Setting up Red Hat Enterprise Linux

Follow these steps to set up your IBM POWER8 or POWER9 system with Red Hat Enterprise Linux

Upgrade to 7.6

Red Hat Enterprise Linux 7.5 is no longer supported. If you have RHEL 7.5 installed, upgrade to 7.6:

subscription-manager release --unset
yum clean all
yum update -y
reboot

Red Hat Enterprise Linux operating system and repository setup

  1. Enable common, optional, and extra repo channels.
    IBM® POWER8:
    sudo subscription-manager repos --enable=rhel-7-for-power-le-optional-rpms
    sudo subscription-manager repos --enable=rhel-7-for-power-le-extras-rpms
    sudo subscription-manager repos --enable=rhel-7-for-power-le-rpms
    IBM POWER9:
    sudo subscription-manager repos --enable=rhel-7-for-power-9-optional-rpms
    sudo subscription-manager repos --enable=rhel-7-for-power-9-extras-rpms
    sudo subscription-manager repos --enable=rhel-7-for-power-9-rpms
  2. Install packages needed for the installation.
    sudo yum -y install wget nano bzip2
  3. Enable Fedora Project EPEL (Extra Packages for Enterprise Linux repo:
    wget https://dl.fedoraproject.org/pub/epel/epel-release-latest-7.noarch.rpm
    sudo rpm -ihv epel-release-latest-7.noarch.rpm
  4. Load the latest kernel or do a full update:
    • Load the latest kernel:
      sudo yum update kernel kernel-devel kernel-tools kernel-tools-libs kernel-bootwrapper
      reboot
    • Do a full update:
      sudo yum update
      sudo reboot

System firmware

If you are running on an AC922 system, you need to update the firmware. Ensure that the system firmware is updated to at least the following levels before you install the current NVIDIA GPU driver.

The firmware series and fix levels that are required for AC922 for the current NVIDIA GPU driver are:

  • 8335-GTG: OP910.30 or higher
  • 8335-GTH: OP920.10 or higher

System firmware updates are available at Fix Central. To find your updates in Fix Central, follow these steps:

  1. Enter 8335-GTG or 8335-GTH as the Product Selector.
  2. Select the appropriate firmware series from the drop-down list.
  3. Click Continue to go to the Select fixes page.
  4. Select the appropriate fix level.
  5. Click Continue to go to the Download options page.

IBM POWER9™ specific udev rules

Before you install the NVIDIA components, the udev Memory Auto-Onlining Rule must be disabled for the CUDA driver to function properly.
Note: If you upgraded from a previous release, repeat this step with RHEL 7.6.

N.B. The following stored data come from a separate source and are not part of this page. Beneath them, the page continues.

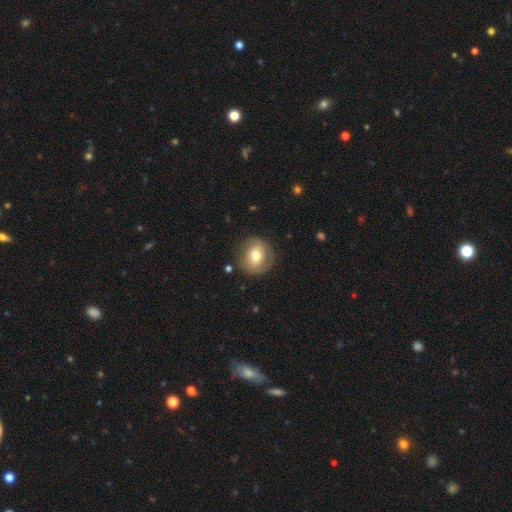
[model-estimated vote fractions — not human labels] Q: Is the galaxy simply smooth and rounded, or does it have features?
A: smooth — 63%.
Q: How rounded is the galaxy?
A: round — 77%.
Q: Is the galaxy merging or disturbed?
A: none — 79%.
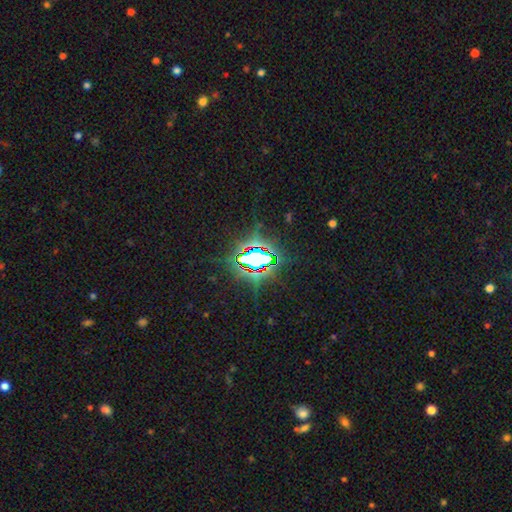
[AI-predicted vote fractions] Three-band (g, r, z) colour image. It shows a star or artifact, not a galaxy (76%).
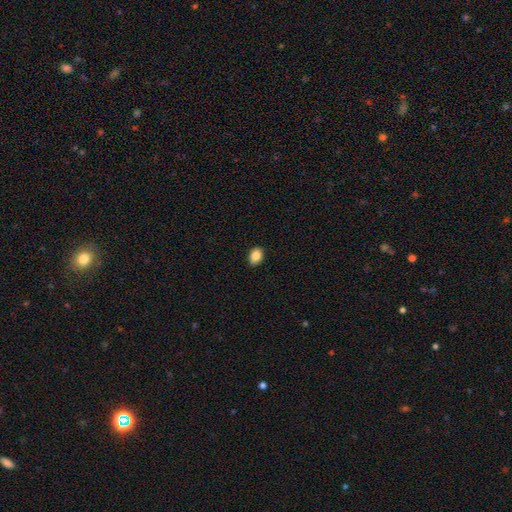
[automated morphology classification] The model was most divided on "how rounded": in between: 78%, round: 20%, cigar-shaped: 1%. More confident: smooth or featured — smooth (87%); merging — none (86%).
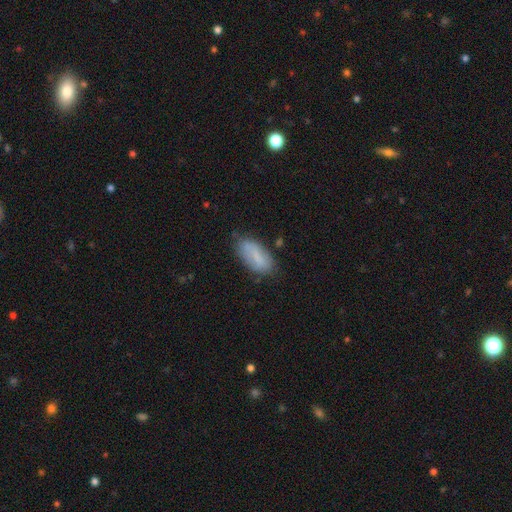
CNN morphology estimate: smooth_or_featured: smooth (p=0.70) [alt: featured or disk p=0.22]
how_rounded: in between (p=0.88) [alt: cigar-shaped p=0.09]
merging: none (p=0.68) [alt: minor disturbance p=0.22]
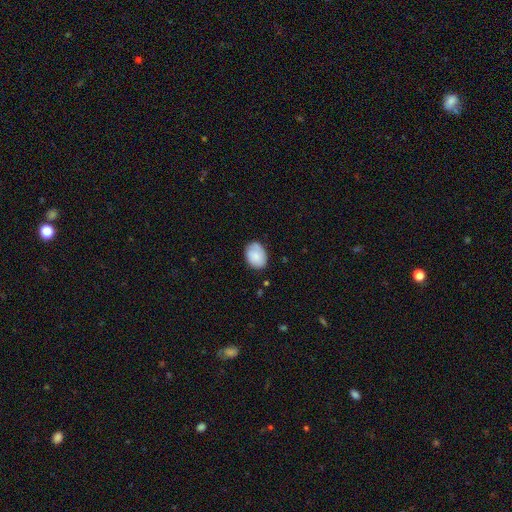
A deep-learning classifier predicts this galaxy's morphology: type=smooth (84%); roundness=in between (77%); merging=none (77%).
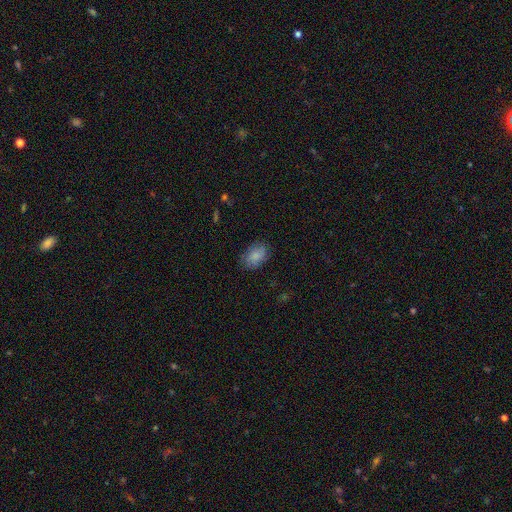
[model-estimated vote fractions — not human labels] This appears to be a smooth galaxy with no disk features (80%) that is in between round and cigar-shaped (81%). Merging: none (78%).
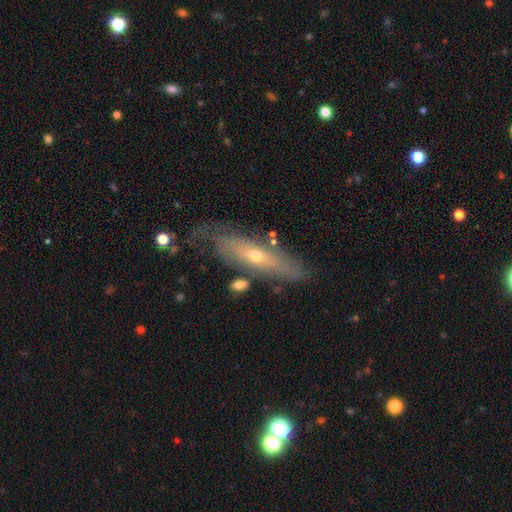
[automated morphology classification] featured or disk 70%, smooth 22%, star or artifact 8%. Down the decision tree: edge-on disk — no (56%); merging — none (68%).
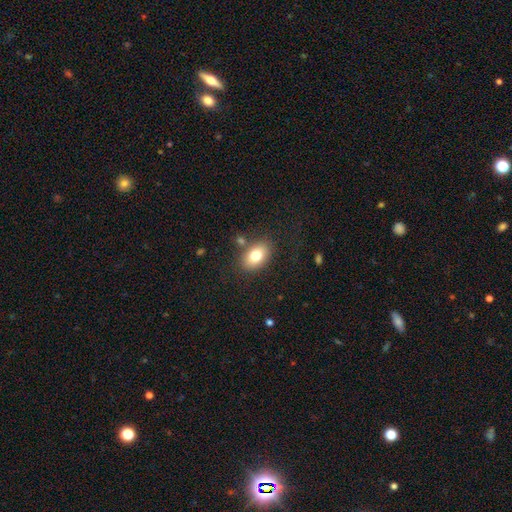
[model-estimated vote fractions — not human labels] Morphology: type=smooth (78%); roundness=in between (87%); merging=none (80%).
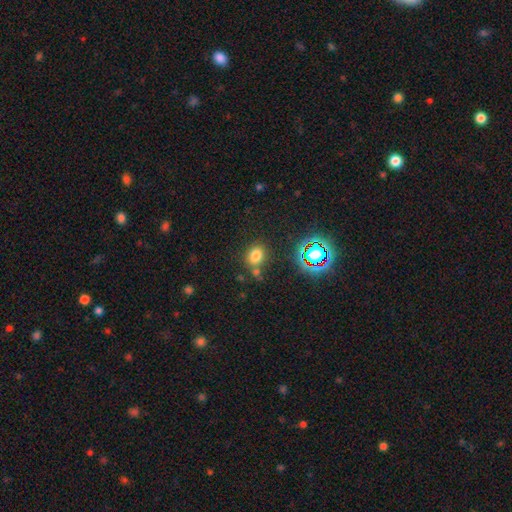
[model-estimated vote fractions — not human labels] Smooth or featured? smooth (73%)
How rounded? round (52%)
Merging? none (71%)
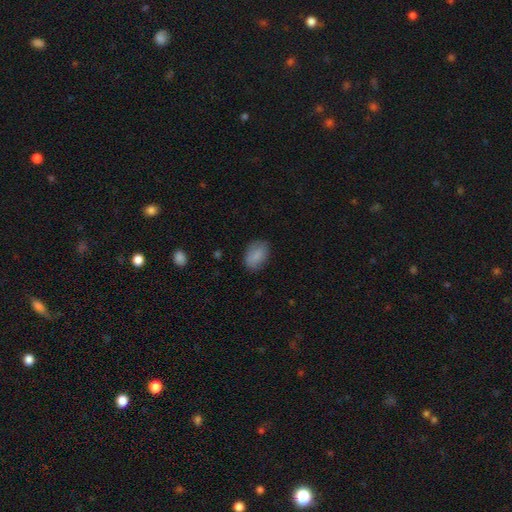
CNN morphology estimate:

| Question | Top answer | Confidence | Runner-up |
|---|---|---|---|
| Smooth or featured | smooth | 86% | star or artifact (7%) |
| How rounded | in between | 85% | round (13%) |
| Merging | none | 78% | minor disturbance (17%) |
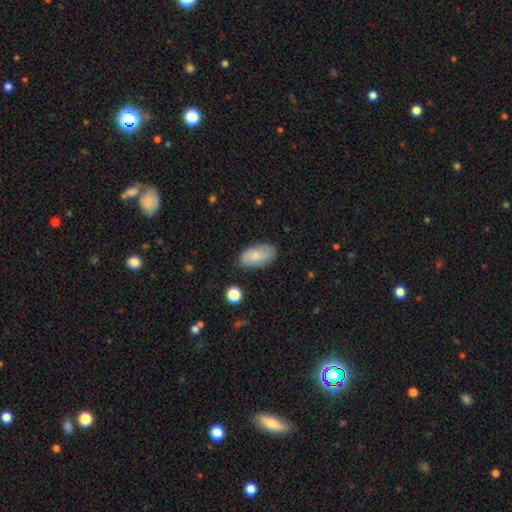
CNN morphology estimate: Q: Smooth or featured?
A: smooth (67%); runner-up: featured or disk (26%)
Q: How rounded?
A: in between (93%); runner-up: round (4%)
Q: Merging?
A: none (79%); runner-up: minor disturbance (16%)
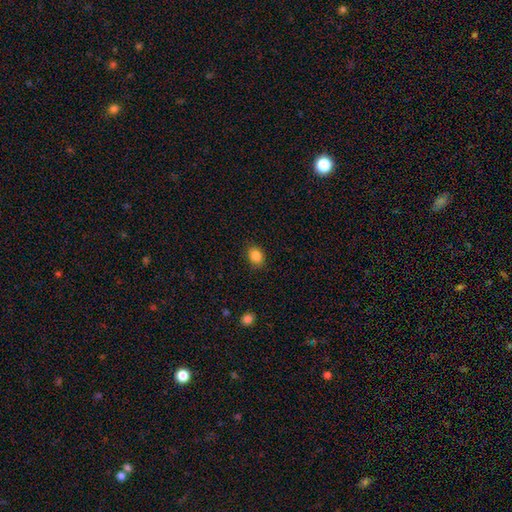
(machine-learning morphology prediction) type=smooth (86%); roundness=in between (67%); merging=none (86%).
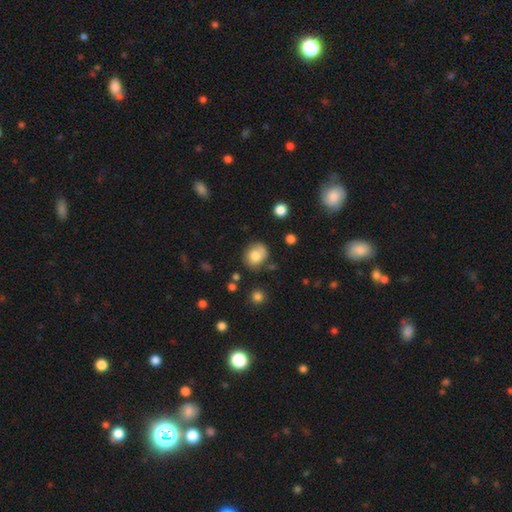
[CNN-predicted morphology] smooth 74%, featured or disk 15%, star or artifact 10%. Down the decision tree: how rounded — round (60%); merging — none (59%).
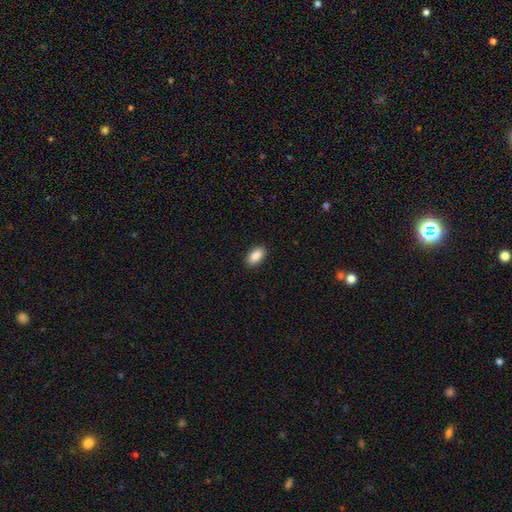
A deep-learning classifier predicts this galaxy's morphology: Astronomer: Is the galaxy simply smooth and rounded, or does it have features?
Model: smooth — 89%.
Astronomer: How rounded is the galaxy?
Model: in between — 94%.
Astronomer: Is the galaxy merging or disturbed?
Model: none — 90%.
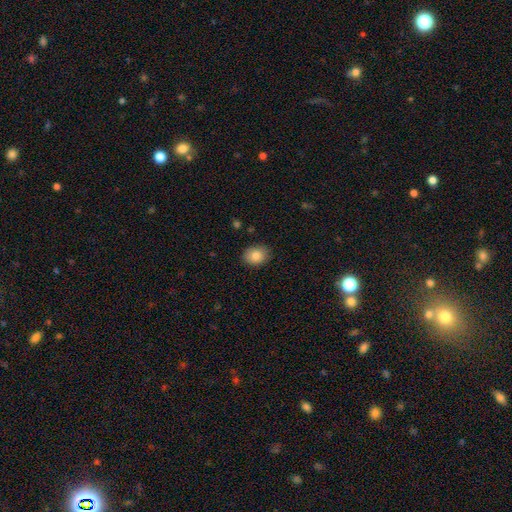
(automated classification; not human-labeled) This appears to be a smooth galaxy with no disk features (84%) that is in between round and cigar-shaped (58%). Merging: none (86%).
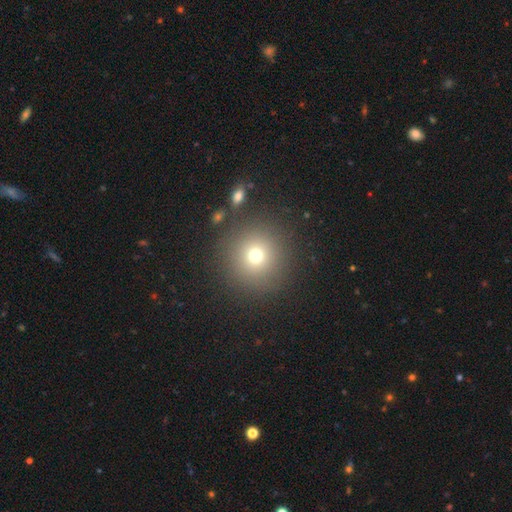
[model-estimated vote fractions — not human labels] Smooth or featured?
  - smooth: 71% *
  - star or artifact: 18%
  - featured or disk: 11%
How rounded?
  - round: 94% *
  - in between: 5%
  - cigar-shaped: 1%
Merging?
  - none: 85% *
  - minor disturbance: 7%
  - major disturbance: 4%
  - merger: 4%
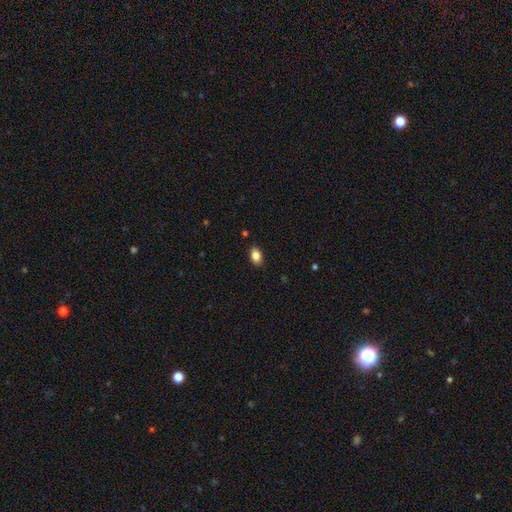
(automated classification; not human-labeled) This appears to be a smooth galaxy with no disk features (86%) that is in between round and cigar-shaped (85%). Merging: none (87%).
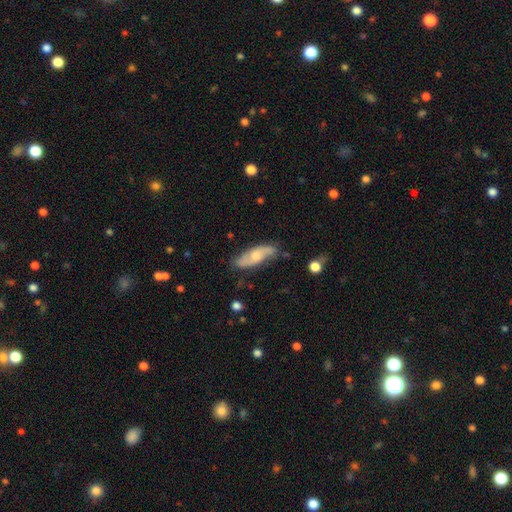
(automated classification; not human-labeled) Smooth or featured: featured or disk — 50% (smooth — 44%)
Edge-on disk: no — 78% (yes — 22%)
Merging: none — 73% (minor disturbance — 20%)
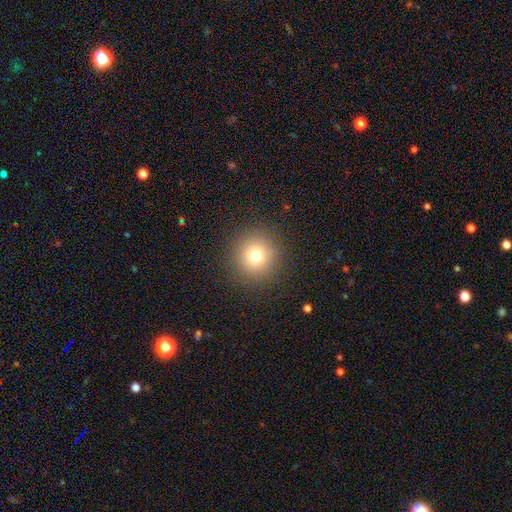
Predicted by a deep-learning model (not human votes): Smooth or featured? smooth (75%)
How rounded? round (94%)
Merging? none (90%)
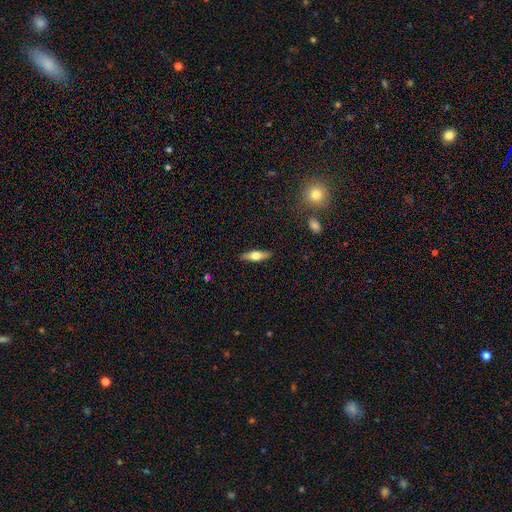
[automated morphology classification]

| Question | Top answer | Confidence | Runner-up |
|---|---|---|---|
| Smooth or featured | featured or disk | 51% | smooth (43%) |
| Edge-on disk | yes | 93% | no (7%) |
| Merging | none | 89% | minor disturbance (8%) |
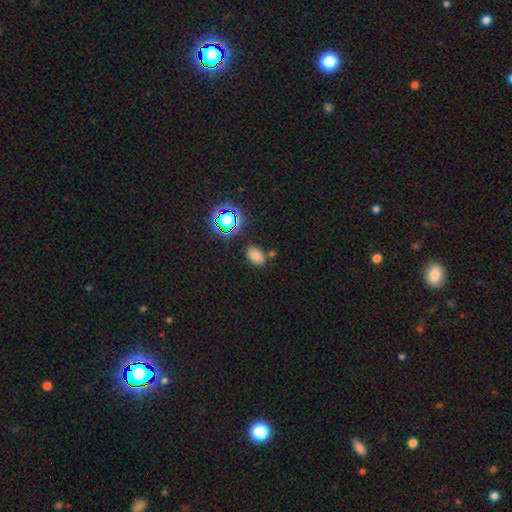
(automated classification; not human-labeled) smooth 73%, star or artifact 20%, featured or disk 6%. Down the decision tree: how rounded — in between (82%); merging — none (78%).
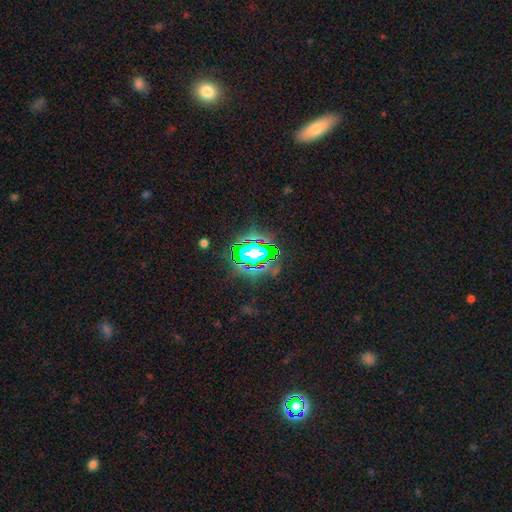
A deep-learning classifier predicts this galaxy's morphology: star or artifact 64%, smooth 19%, featured or disk 17%.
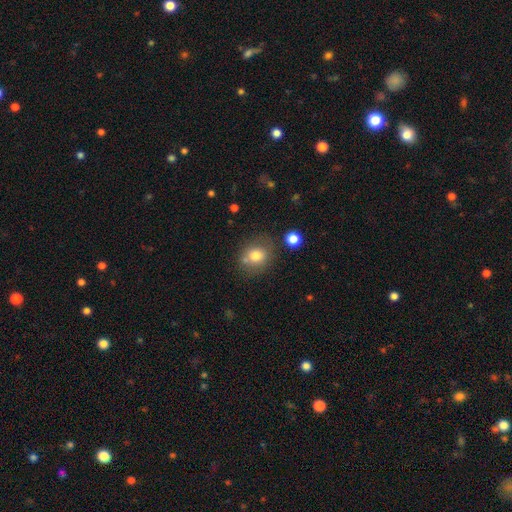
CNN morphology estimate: Q: Smooth or featured?
A: smooth (77%); runner-up: featured or disk (12%)
Q: How rounded?
A: round (69%); runner-up: in between (30%)
Q: Merging?
A: none (66%); runner-up: minor disturbance (17%)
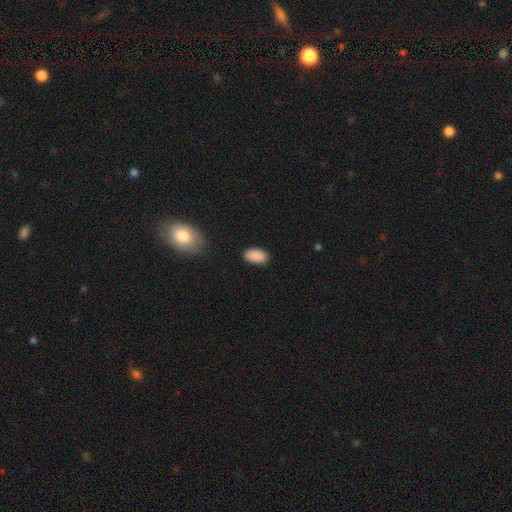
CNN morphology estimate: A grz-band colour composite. It shows a smooth galaxy with no disk features (89%) that is in between round and cigar-shaped (94%). Merging: none (86%).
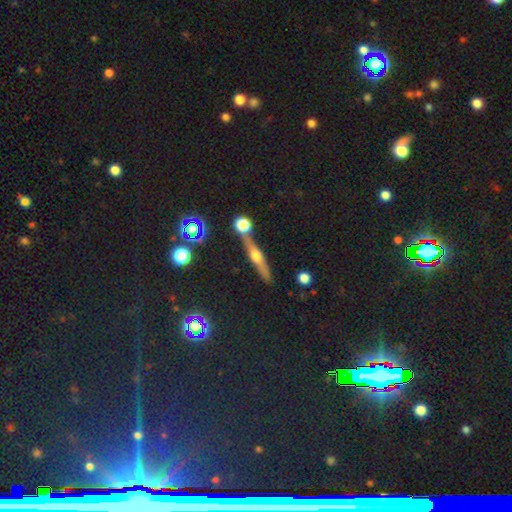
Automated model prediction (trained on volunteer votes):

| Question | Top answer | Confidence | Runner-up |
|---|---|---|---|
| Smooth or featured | featured or disk | 61% | smooth (25%) |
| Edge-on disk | yes | 93% | no (7%) |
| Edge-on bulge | rounded | 90% | boxy (5%) |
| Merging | none | 75% | merger (11%) |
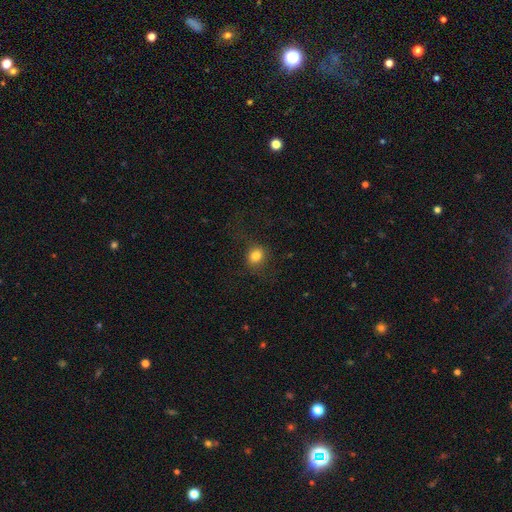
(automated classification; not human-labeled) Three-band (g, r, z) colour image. It shows a smooth galaxy with no disk features (80%) that is round (62%). Merging: none (71%).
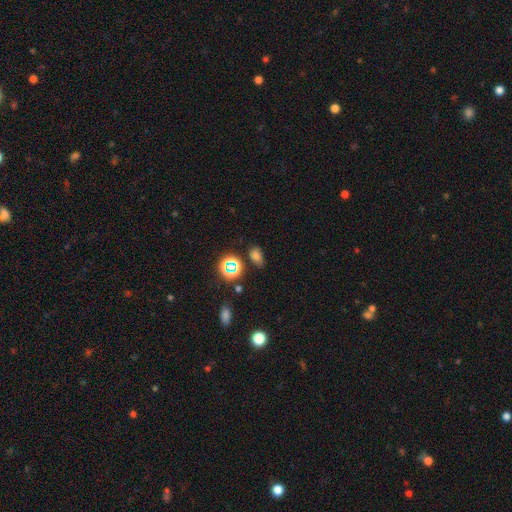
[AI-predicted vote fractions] A smooth galaxy with no disk features (65%) that is in between round and cigar-shaped (80%). Merging: none (71%).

To disable it, follow these steps:

  1. Copy the /lib/udev/rules.d/40-redhat.rules file to the directory for user overridden rules.
    sudo cp /lib/udev/rules.d/40-redhat.rules /etc/udev/rules.d/
  2. Edit the /etc/udev/rules.d/40-redhat.rules file.
    sudo nano /etc/udev/rules.d/40-redhat.rules
  3. Comment out the entire "Memory hotadd request" section and save the change:
    # Memory hotadd request
    #SUBSYSTEM!="memory", ACTION!="add", GOTO="memory_hotplug_end"
    #PROGRAM="/bin/uname -p", RESULT=="s390*", GOTO="memory_hotplug_end"
    
    #ENV{.state}="online"
    #PROGRAM="/bin/systemd-detect-virt", RESULT=="none", ENV{.state}="online_movable"
    #ATTR{state}=="offline", ATTR{state}="$env{.state}"
    
    #LABEL="memory_hotplug_end"
  4. Optionally, delete the first line of the file, since the file was copied to a directory where it cannot be overwritten.
    # do not edit this file, it will be overwritten on update
  5. Restart the system for the changes to take effect.
    sudo reboot

Remove previously installed CUDA and NVIDIA drivers

The CUDA Toolkit, cuDNN and NCCL are provided as Conda packages and no longer require separate installations. The GPU driver must still be installed separately.

Note: If you require the CUDA Toolkit on the host for uses beyond PowerAI, consult NVIDIA's CUDA documentation for help upgrading the GPU driver without disturbing your existing Toolkit installation.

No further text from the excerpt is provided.